MEMLEKETE AVDET ETTİK – ARİF TECAHÜL
Fethiye’deyiz mecmuamızın pek muhterem okurları,
Bir vakit ayrılık nasipmiş. Şahsımın bazı hususi ameliyeler münasebetiyle İzmir vilayetimize gitmesi vacipti, biz de gittik efendim. Filhakika, tehir edilmiş bir zaruriyetti. Vazifelerimizi icra edip, memlekete avdet edebildik.
Her ne kadar Evliya Çelebi muhterem, seyahatnamesinde bizim buralarla alakalı olarak “hevası hoş, suyu latif” mealinde bahiste bulunsa da, Fethiye’miz pek müstesna bir kaza olarak gönüllerimizi fethetmiş. Memlekete avdetten sonra bunu daha fevkalade olarak izan etmekteyim.

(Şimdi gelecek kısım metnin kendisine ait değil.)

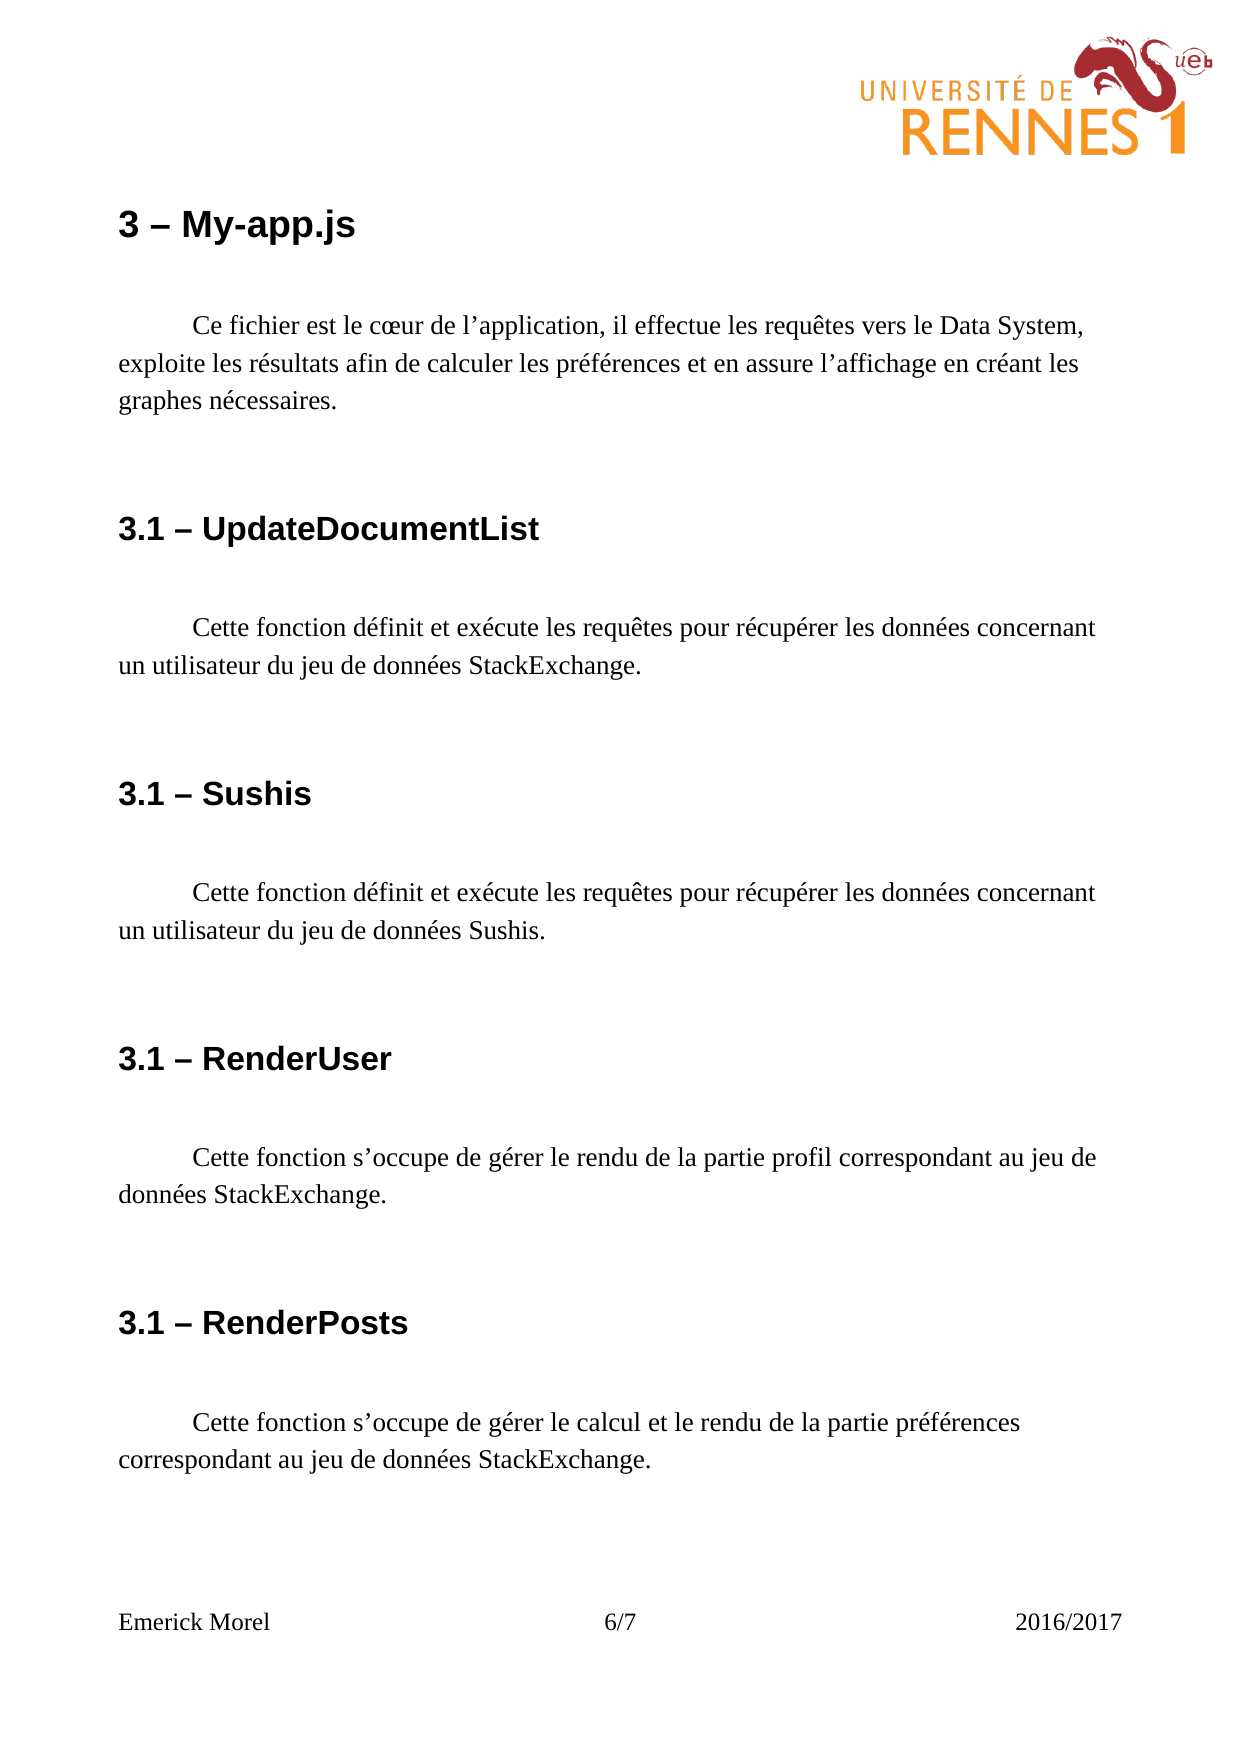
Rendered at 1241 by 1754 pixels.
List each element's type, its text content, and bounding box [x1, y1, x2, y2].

text Cette fonction s’occupe de gérer le rendu de la partie profil correspondant au jeu de données StackExchange. [118, 1141, 1122, 1210]
subtitle 3.1 – Sushis [118, 773, 1122, 812]
subtitle 3.1 – UpdateDocumentList [118, 508, 1122, 547]
subtitle 3.1 – RenderPosts [118, 1303, 1122, 1342]
subtitle 3.1 – RenderUser [118, 1038, 1122, 1077]
text Cette fonction s’occupe de gérer le calcul et le rendu de la partie préférences correspondant au jeu de données StackExchange. [118, 1406, 1122, 1475]
text Cette fonction définit et exécute les requêtes pour récupérer les données concernant un utilisateur du jeu de données StackExchange. [118, 612, 1122, 680]
text Ce fichier est le cœur de l’application, il effectue les requêtes vers le Data System, exploite les résultats afin de calculer les préférences et en assure l’affichage en créant les graphes nécessaires. [118, 309, 1122, 415]
text Cette fonction définit et exécute les requêtes pour récupérer les données concernant un utilisateur du jeu de données Sushis. [118, 876, 1122, 945]
picture [858, 34, 1214, 157]
subtitle 3 – My-app.js [118, 201, 1122, 245]
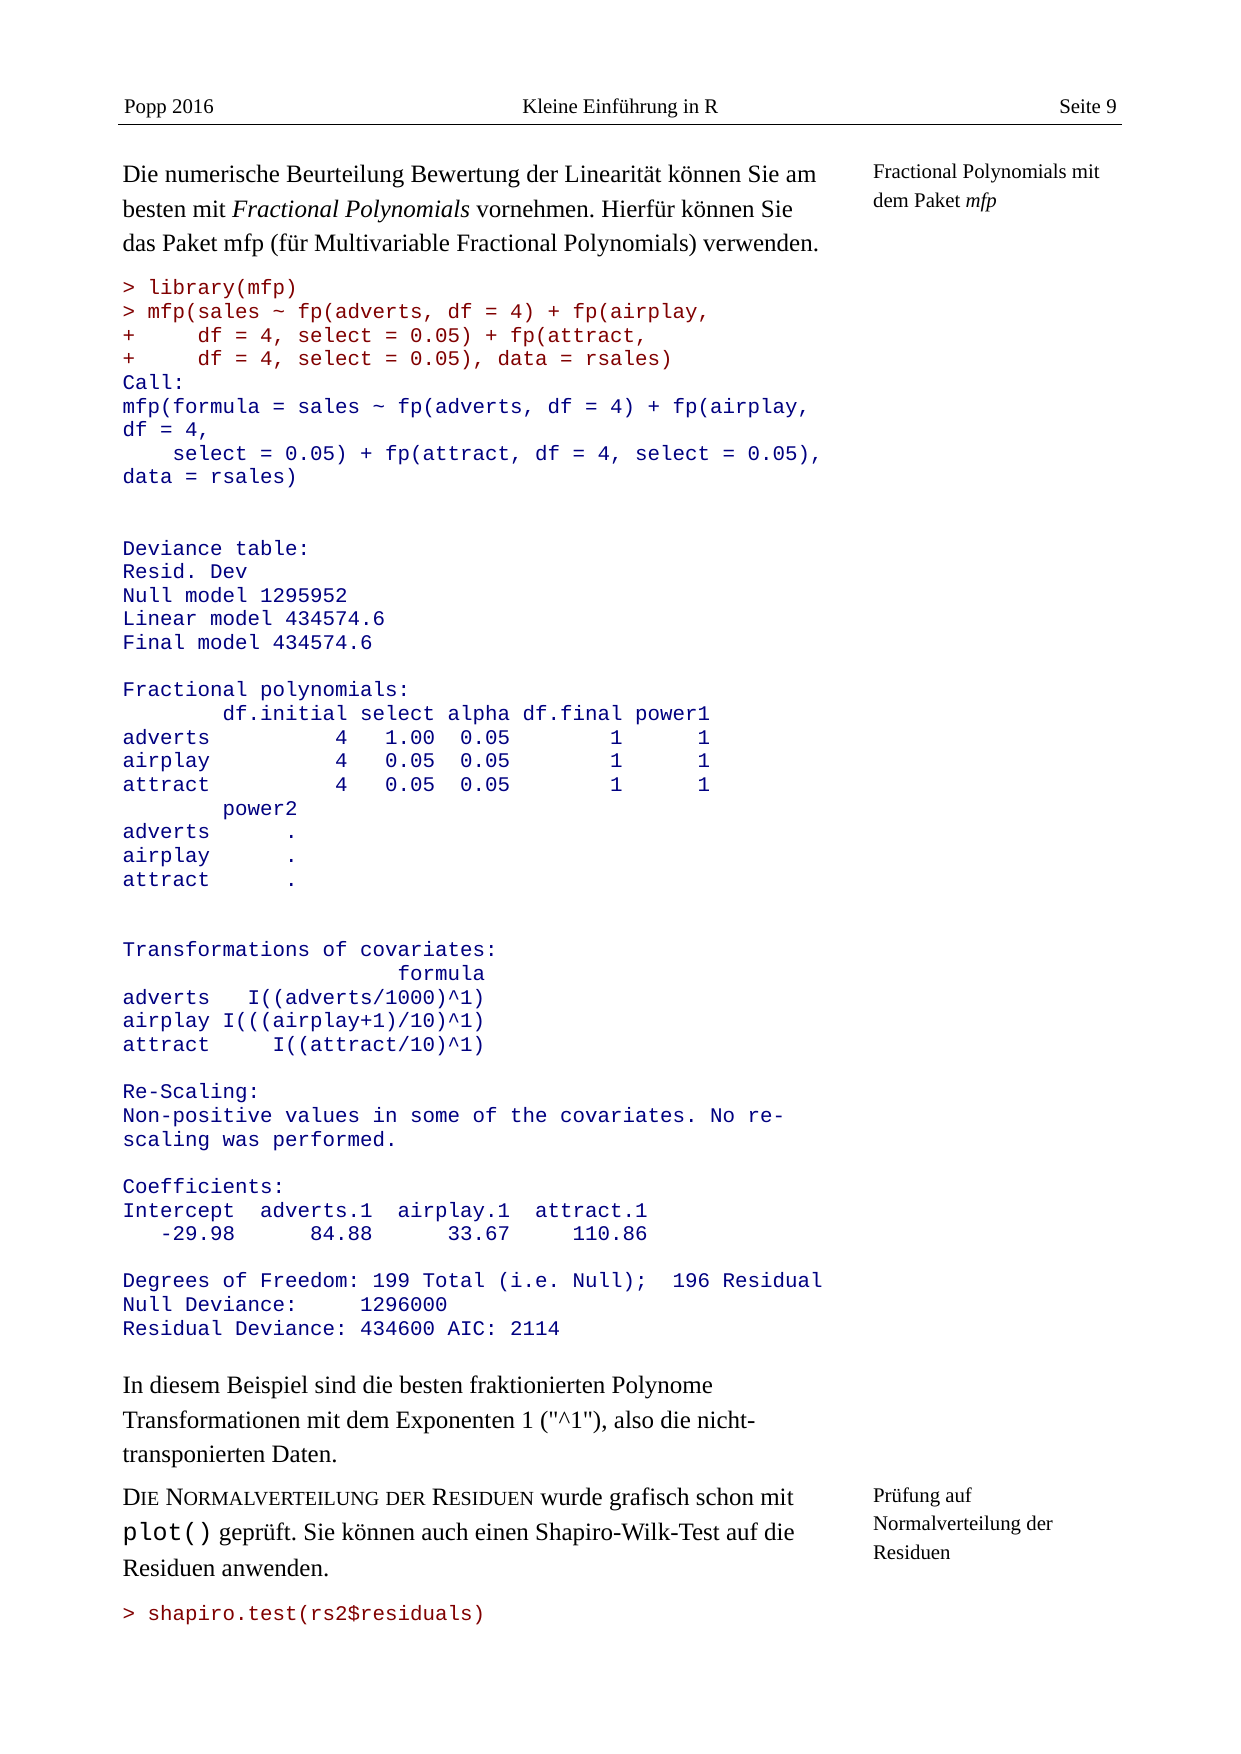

İlk evvela şunu ifade etmeliyim ki, o kocaman vilayette mütekaitlerin herhangi bir nümayişini göremedim. Zannedersiniz, İzmir vilayetinin mümtaz mütekaitlerinin her bir tarafı diğer taraflarına denk ki ne iktisadi buhranlardan ne de mütekaitlere reva görülen ulufelerden mağduriyete uğramamışlar. Bu tenkitimi hoş görsünler efendim…

İzmir’de yukarıdaki tenkitim yönünde merakıma mani olamayıp çarşı – pazar fiyatlarını kolaçan edeyim dedim. Bizim Cuma pazarındaki güya müstahsil elinden pazarlandığı söylenen zerzevatın nerdeyse üçte ikisi veyahut ta yarısı fiyatına satıldığına şahit olunca, birazcık keyfim kaçtı. Hele, mandıralardaki peynir, tereyağı vesaire fiyatları iyice canımı sıktı. Şeytan dürttü, “al şuradan üç beş kilo peynir, tereyağı, tulum; götür memlekete, aylarca ye!”
Fikir muazzam ama hakikate mutabık değil. Bendeniz BAĞKUR mütekaidi olaraktan bu yatırıma müsait bütçeye malik değilim. Anca tadımlık miktarlara yatırıma müsaidim, onun da pek bir ehemmiyeti olmuyor. Zaten kolesterol, tansiyon falan gibi mazeretlerimizden naşi, nefsimizi bastırıp lor peyniri ile idare ediyoruz. Tulum dedim de fi tarihinde “İzmir Tulumu, Bergama Tulumu” nam peynirler pek ucuzdu. Her fakirhanede bulunurdu, hatta ayıptır söylemesi anasonlu içeceklerin yanında pek de leziz meze oluyordu. Sahi kuzum, bir vakitler fukara maişetimizle geçinip giderdik, arada sırada üç otuz paraya anasonlu içeceklerden, öküz öldüren şaraplarından rahatça alırdık. Güzelim Marmara şarabı, zamanın meşrubatları fiyatına satılırdı ve sofra şarabı niyetine fukarayı sevindirirdi…
Bu peynir muhabbetinin nasıl aklıma geldiğini bilmiyorum ama iyi oldu. Mazi ile şimdiki zamanın nafakalarının biz mütekaitlere nasıl tesir ettiğini işaret etmiş olduk.
Ah! Birdenbire bestesi Şükrü Tunar, güftesi Osman Nihat Akın üstatlara ait olan hüzzâm makamında ve curcuna usûlündeki şarkıyı hatırladım;

Bir zamanlar maziye bak
Ne kadar şendik
İkimizin mesut olma emeli vardı
Gören bilen nazarında ah
Sevdalı dendik
Göze gelen böyle aşkın eceli vardı
Efendim, yokluğumda “Fethiye Mütekaitler Tesanütünün 63. Hak Mücadelesi Nümayişi” kadim dostlarım tarafından başarıyla icra edildi. Şahsen, yaşım icabı akılı telefon cihazı ve bilgisayar makinası kullanamadığımdan, kızım bana nümayişin fotoğraflarını kendi makinasından gösterdi. Pek hazzeyledim.
“Cumartesi Valideleri” nümayişinin mütemadiyen ısrarla devamı gibi oldu bizim kadim dostların “Çarşamba Mütekaitleri” nümayişi.